Ufficio Economia334 wordsEdition №39mercoledì 8 luglio 2026 — Edizione № 39
L'euro ha toccato 1,1433 dollari il 7 luglio, perdendo quasi 1,2 centesimi rispetto a un mese prima, quando era a 1,154. Secondo i corrispondenti della stampa economica internazionale, la debolezza della moneta riflette le divergenze di politica monetaria tra la Banca centrale europea e la Federal Reserve americana, oltre alle incertezze geopolitiche che pesano sui mercati europei.
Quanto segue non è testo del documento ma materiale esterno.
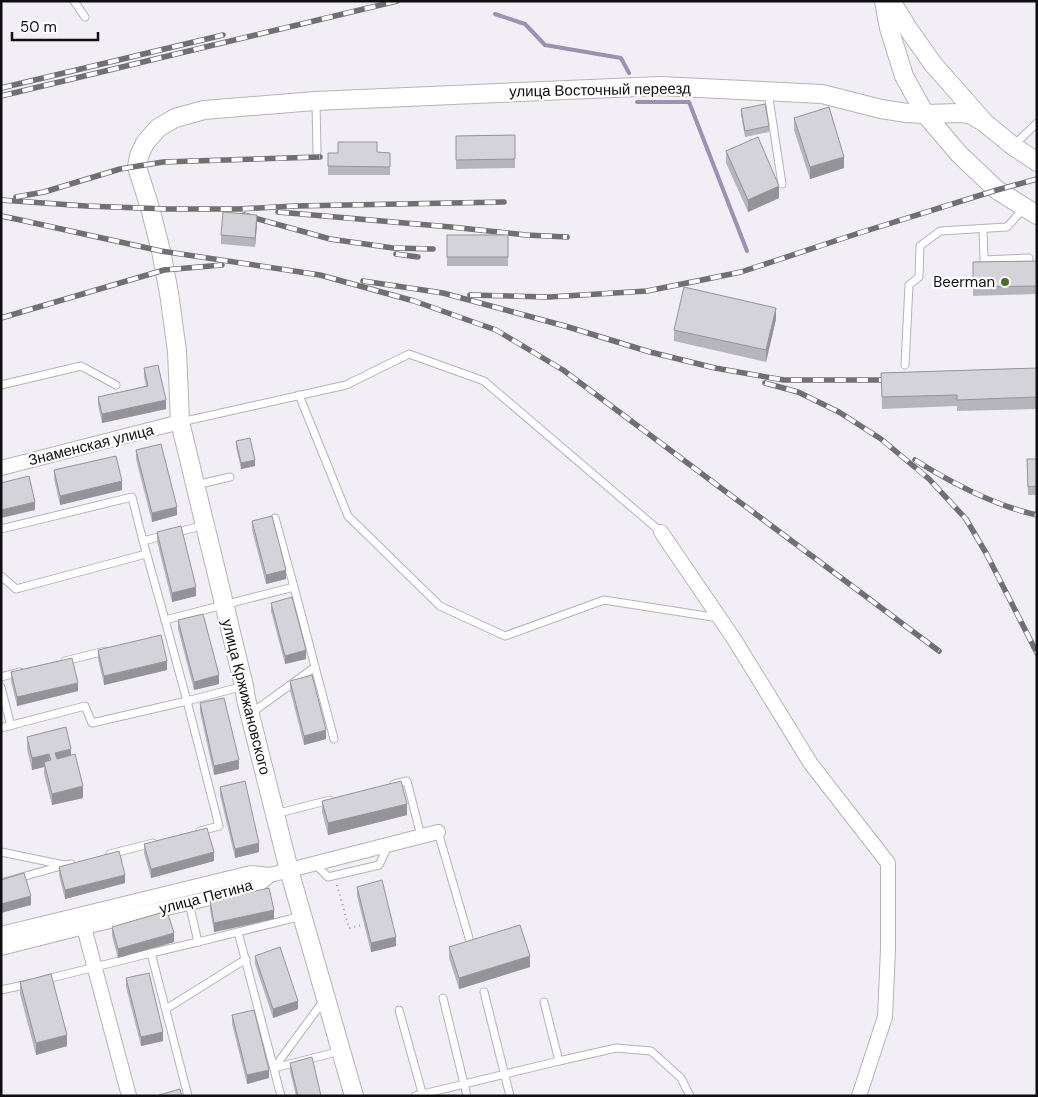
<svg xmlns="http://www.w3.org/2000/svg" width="1038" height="1097" font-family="'DM Sans',sans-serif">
	<rect width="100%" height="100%" fill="#f1eff5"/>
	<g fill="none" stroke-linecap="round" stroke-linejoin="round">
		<g stroke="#9a92b3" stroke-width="4">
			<polyline points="495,14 525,24 545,45 621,58 629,73"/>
			<polyline points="637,102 689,102 747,251"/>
		</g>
		<g stroke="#b4b3b8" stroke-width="9">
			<g id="service">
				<polyline points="74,1 85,17"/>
				<polyline points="768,92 782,184"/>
				<polyline points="316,101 317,152"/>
				<polyline points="1014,145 1037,123"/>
				<polyline points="983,229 984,260 1029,258"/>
				<polyline points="905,365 909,285 919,277 920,246 940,231 1007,227 1024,208"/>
				<polyline points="1,385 81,366 116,385"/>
				<polyline points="299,395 348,516 440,606 505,636 604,600 719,618"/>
				<polyline points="181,422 346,385 409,354 484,381 661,532"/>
				<polyline points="196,485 230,477"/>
				<polyline points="275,518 294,587"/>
				<polyline points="1,529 132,497 143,541 205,525"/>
				<polyline points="143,541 165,620"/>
				<polyline points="1,576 16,589 146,554"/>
				<polyline points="65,661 105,651"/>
				<polyline points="1,677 20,672"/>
				<polyline points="1,687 11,726"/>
				<polyline points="250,714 315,667"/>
				<polyline points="1,728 85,706 92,723 187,701 165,620 294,587 334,739"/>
				<polyline points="394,784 407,781 421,836"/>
				<polyline points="275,814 330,800"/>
				<polyline points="200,831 219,826 187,701 244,686"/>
				<polyline points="438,832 469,938"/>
				<polyline points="1,852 64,865 71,864"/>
				<polyline points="110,854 153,843"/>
				<polyline points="315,864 328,877 379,865 388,846"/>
				<polyline points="1,883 61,866"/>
				<polyline points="189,903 198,942 302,916"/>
				<polyline points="238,932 281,1096"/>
				<polyline points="151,953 198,942"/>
				<polyline points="43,980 151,953 188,1096"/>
				<polyline points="1,990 28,984"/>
				<polyline points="484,992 510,1096"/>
				<polyline points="443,998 467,1096"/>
				<polyline points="324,1000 274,1068 341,1051"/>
				<polyline points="166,1009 246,959"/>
				<polyline points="399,1010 423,1096"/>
				<polyline points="559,1061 616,1048 651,1051 681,1078 690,1096"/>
				<polyline points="415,1096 559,1061 544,1002"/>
			</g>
		</g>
		<g stroke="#b4b3b8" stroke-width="16">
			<g id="minor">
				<polyline points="1,468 180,422"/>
				<polyline points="661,532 734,639 811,764 888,863 888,949 885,1017 859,1096"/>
				<polyline points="82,920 129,1096"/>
				<polyline points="1,934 251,873 270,875"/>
				<polyline points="1,948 84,927 254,888 270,875 438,832"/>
			</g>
		</g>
		<g stroke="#b4b3b8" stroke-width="20">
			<g id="tertiary">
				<polyline points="884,1 889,28 904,76 925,114 959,154 997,190 1037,215"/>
				<polyline points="891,1 909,30 933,64 985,123 1013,146 1037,162"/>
				<polyline points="354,1096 289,870 246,699 244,686 180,422 177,351 169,293 161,251 150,208 137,167 139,156 145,143 158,128 175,118 204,110 315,101 660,86 822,94 881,109 907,113 925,114 959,113 970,114 985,123"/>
			</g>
		</g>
		<polyline stroke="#9d9ba0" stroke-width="2" stroke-dasharray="1 4" stroke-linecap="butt" points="337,885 349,928 362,925"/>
		<use href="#service" stroke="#fff" stroke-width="7"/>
		<use href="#minor" stroke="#fff" stroke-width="14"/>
		<use href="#tertiary" stroke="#fff" stroke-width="18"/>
		<g stroke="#706f72" stroke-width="5.5">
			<g id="rail">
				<polyline points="1,88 223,35"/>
				<polyline points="1,96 397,1"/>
				<polyline points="16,197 44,192 120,169 163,162 320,157"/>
				<polyline points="1,200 86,206 168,209 238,209 295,206 504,202"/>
				<polyline points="278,212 451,227 526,235 567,237"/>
				<polyline points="244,215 330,239 393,248 433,249"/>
				<polyline points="1,216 16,219 161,251 320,275 414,301 496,330 563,370 939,651"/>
				<polyline points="396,254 418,257"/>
				<polyline points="363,281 443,293 565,326 650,352 715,368 784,380 895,380"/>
				<polyline points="470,295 549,297 647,291 692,282 741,272 856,234 997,190 1037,179"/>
				<polyline points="1,318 164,270 222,265"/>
				<polyline points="765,383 798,392 839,412 881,439 929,479 966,519 986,553 1037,653"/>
				<path d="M 915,460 C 950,482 996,506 1037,515"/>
			</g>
		</g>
		<use href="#rail" stroke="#fff" stroke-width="4" stroke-dasharray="11" stroke-linecap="butt"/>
	</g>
	<g fill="#b6b5bb">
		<polygon points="741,109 769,126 769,132 745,137 741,115"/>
		<polygon points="794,118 844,168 810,179 794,130"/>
		<polygon points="515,135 515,168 456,169 456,136"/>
		<polygon points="726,151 779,198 748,212 726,163"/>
		<rect x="328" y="153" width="62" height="22"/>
		<polygon points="257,224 255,247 221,244 221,235"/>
		<rect x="447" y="235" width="61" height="31"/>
		<polygon points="1037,261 1037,294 973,296 973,262"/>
		<polygon points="776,319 766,362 674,341 674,330"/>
		<polygon points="144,368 166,409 102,423 98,405 98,397 146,386 144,377"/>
		<polygon points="1037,368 1037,409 957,411 957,406 882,409 881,373"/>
		<polygon points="236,441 255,466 241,469 236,447"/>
		<polygon points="136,450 177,515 152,522 136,459"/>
		<polygon points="1027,459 1037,459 1037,495 1028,495"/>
		<polygon points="54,470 122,490 60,505 54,479"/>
		<polygon points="252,521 286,579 266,584 252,530"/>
		<polygon points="157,532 196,596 172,602 157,541"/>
		<polygon points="271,603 306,659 285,664 271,611"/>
		<polygon points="178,620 219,684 194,690 178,629"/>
		<polygon points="98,650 167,670 104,685 98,659"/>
		<polygon points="11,672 78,691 17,706 11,681"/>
		<polygon points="290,681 326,739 304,745 290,690"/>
		<polygon points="200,703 239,769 214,775 200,712"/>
		<polygon points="27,737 71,755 83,798 52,805 44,774 44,767 32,770 27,749"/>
		<polygon points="220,787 259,852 235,858 220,795"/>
		<polygon points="322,801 407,815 328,835 322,812"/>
		<polygon points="144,844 214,861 151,878 144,853"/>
		<polygon points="59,867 125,883 65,899 59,875"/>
		<polygon points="357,887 396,946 371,952 357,896"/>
		<polygon points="210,901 274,919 214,932 210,910"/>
		<polygon points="112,927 174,942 118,958 112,936"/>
		<polygon points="449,947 530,967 459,989 449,958"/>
		<polygon points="255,956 298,1009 273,1018 255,964"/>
		<polygon points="126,978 163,1041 141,1046 126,987"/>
		<polygon points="20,982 67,1046 36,1055 20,994"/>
		<polygon points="232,1015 269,1078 247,1084 232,1024"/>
		<polygon points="290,1063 321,1096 296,1096 290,1071"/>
	</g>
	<g fill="#949498">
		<polygon points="844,157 844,168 810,179 810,167"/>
		<polygon points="779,186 779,198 748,212 748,200"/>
		<polygon points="257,215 257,224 255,247 255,238"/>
		<polygon points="776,308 776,319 766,362 766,350"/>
		<polygon points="166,400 166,409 102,423 102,414"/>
		<polygon points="255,460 255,466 241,469 241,463"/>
		<polygon points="122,481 122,490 60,505 60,496"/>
		<polygon points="35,502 35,510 1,518 1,510"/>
		<polygon points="177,507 177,515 152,522 152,513"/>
		<polygon points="286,570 286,579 266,584 266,575"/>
		<polygon points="196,587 196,596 172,602 172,593"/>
		<polygon points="306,650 306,659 285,664 285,656"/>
		<polygon points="167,661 167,670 104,685 104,676"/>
		<polygon points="219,675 219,684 194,690 194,682"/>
		<polygon points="78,683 78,691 17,706 17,697"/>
		<polygon points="326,730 326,739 304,745 304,736"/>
		<polygon points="71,749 71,761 55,765 55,753"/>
		<polygon points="49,754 49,766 44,762 44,767 32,770 32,758"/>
		<polygon points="239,760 239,769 214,775 214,766"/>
		<polygon points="83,786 83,798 52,805 52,794"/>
		<polygon points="407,804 407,815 328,835 328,823"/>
		<polygon points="259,843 259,852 235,858 235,849"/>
		<polygon points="214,852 214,861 151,878 151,869"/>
		<polygon points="125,875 125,883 65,899 65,890"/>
		<polygon points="31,896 31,905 1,913 1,904"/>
		<polygon points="274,910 274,919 214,932 214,923"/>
		<polygon points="174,933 174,942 118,958 118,949"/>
		<polygon points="396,937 396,946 371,952 371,943"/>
		<polygon points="530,956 530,967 459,989 459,978"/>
		<polygon points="298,1001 298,1009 273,1018 273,1009"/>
		<polygon points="163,1032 163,1041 141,1046 141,1037"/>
		<polygon points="67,1035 67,1046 36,1055 36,1043"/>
		<polygon points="269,1070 269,1078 247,1084 247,1075"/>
	</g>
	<g fill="#d4d3d9" stroke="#949498">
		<polygon points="765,104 769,126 745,131 741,109"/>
		<polygon points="829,107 844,157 810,167 794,118"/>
		<polygon points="515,135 515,159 456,160 456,136"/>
		<polygon points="758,137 779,186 748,200 726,151"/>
		<polygon points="338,142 377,142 377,152 390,153 390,167 328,166 328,153 338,153"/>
		<polygon points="223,212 257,215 255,238 221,235"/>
		<rect x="447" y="235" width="61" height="22"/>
		<polygon points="1037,261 1037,286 973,287 973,262"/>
		<polygon points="684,287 776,308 766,350 674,330"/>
		<polygon points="158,365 166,400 102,414 98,397 148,386 144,368"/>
		<polygon points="1037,368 1037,397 957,400 957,395 882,397 881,373"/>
		<polygon points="250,438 255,460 241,463 236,441"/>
		<polygon points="161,444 177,507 152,513 136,450"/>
		<polygon points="116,456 122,481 60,496 54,470"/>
		<polygon points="1027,459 1037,459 1037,486 1028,487"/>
		<polygon points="29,476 35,502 1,510 1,483"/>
		<polygon points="272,516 286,570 266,575 252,521"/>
		<polygon points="181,526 196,587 172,593 157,532"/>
		<polygon points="292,597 306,650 285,656 271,603"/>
		<polygon points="203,614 219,675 194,682 178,620"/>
		<polygon points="161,635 167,661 104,676 98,650"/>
		<polygon points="72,658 78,683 17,697 11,672"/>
		<polygon points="312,675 326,730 304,736 290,681"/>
		<polygon points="224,698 239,760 214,766 200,703"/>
		<polygon points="66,727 71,749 55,753 57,759 75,754 83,786 52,794 44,762 51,760 49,754 32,758 27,737"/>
		<polygon points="245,781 259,843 235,849 220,787"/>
		<polygon points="401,781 407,804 328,823 322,801"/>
		<polygon points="207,828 214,852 151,869 144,844"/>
		<polygon points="119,851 125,875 65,890 59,867"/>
		<polygon points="24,873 31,896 1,904 1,880"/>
		<polygon points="382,880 396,937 371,943 357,887"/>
		<polygon points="269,888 274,910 214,923 210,901"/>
		<polygon points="167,911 174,933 118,949 112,927"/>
		<polygon points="520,925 530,956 459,978 449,947"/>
		<polygon points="280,947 298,1001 273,1009 255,956"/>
		<polygon points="149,973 163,1032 141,1037 126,978"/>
		<polygon points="51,974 67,1035 36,1043 20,982"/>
		<polygon points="254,1010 269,1070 247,1075 232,1015"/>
		<polygon points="312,1057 321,1096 298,1096 290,1063"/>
		<polygon points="180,1089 182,1096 159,1096 159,1095"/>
	</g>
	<circle fill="#4d6d24" stroke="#fff" stroke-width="2" cx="1005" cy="282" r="5"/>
	<g text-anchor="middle" stroke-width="4.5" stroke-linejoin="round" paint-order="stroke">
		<g font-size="15" fill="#0f0e10" stroke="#fff">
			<text transform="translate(600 90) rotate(-1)" y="5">улица Восточный переезд</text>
			<text transform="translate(91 445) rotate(-14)" y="5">Знаменская улица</text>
			<text transform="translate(246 697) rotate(76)" y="5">улица Кржижановского</text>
			<text transform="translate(206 897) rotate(-15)" y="5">улица Петина</text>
		</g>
		<g font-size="15" fill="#0f0e10" stroke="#fff" text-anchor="end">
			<text x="995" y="287">Beerman</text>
		</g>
	</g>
	<rect width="1038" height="1097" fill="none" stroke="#0f0e10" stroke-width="5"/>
	<path d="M12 32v8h86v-8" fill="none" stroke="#0f0e10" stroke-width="2.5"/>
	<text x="20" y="32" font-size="15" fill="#0f0e10" stroke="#ffffff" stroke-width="4" paint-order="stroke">50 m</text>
</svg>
Nel contesto italiano, il cambio più debole rende più caro l'import di materie prime e carburanti, fattore rilevante per un'economia che ha registrato una crescita del PIL dello 0,54% nel 2025 e un'inflazione all'1,53%. La disoccupazione rimane al 6,39%, un livello che non offre margini di manovra ai salari nominali per compensare eventuali rialzi dei prezzi.
L'ondata di caldo che sta tornando in Italia questa settimana, secondo i meteorologi citati dalla stampa internazionale, rappresenta un rischio concreto per il settore agricolo. La Lombardia, cuore della produzione risicola europea, affronta una siccità severa che sta compromettendo i raccolti. L'aumento dei costi energetici per l'irrigazione e il raffreddamento si trasferirà sui prezzi al consumo nei prossimi mesi.
I lavori ferroviari a Firenze, che interromperanno i collegamenti tra nord e sud fino a tre ore di ritardo, aggravano ulteriormente i costi logistici per le imprese. L'interruzione della continuità territoriale incide sulla catena di approvvigionamento e sui tempi di consegna, con ricadute sulla competitività delle esportazioni italiane nei mercati europei.
Il debito pubblico italiano rimane strutturalmente elevato al 77,3% del PIL, una cifra che limita lo spazio fiscale per interventi di sostegno all'economia in caso di shock climatici o energetici. La combinazione di crescita debole, inflazione contenuta ma vulnerabile ai fattori climatici, e un cambio sfavorevole dell'euro crea un ambiente economico fragile per il secondo semestre dell'anno.
La stampa internazionale sottolinea come l'Italia, insieme ad altri paesi del Mediterraneo, sia particolarmente esposta ai rischi climatici. Le ondate di caldo sempre più intense e durature erodono la produttività agricola e aumentano la domanda di energia per il condizionamento, pressioni che si riflettono sui conti pubblici e sulla capacità di investimento delle imprese.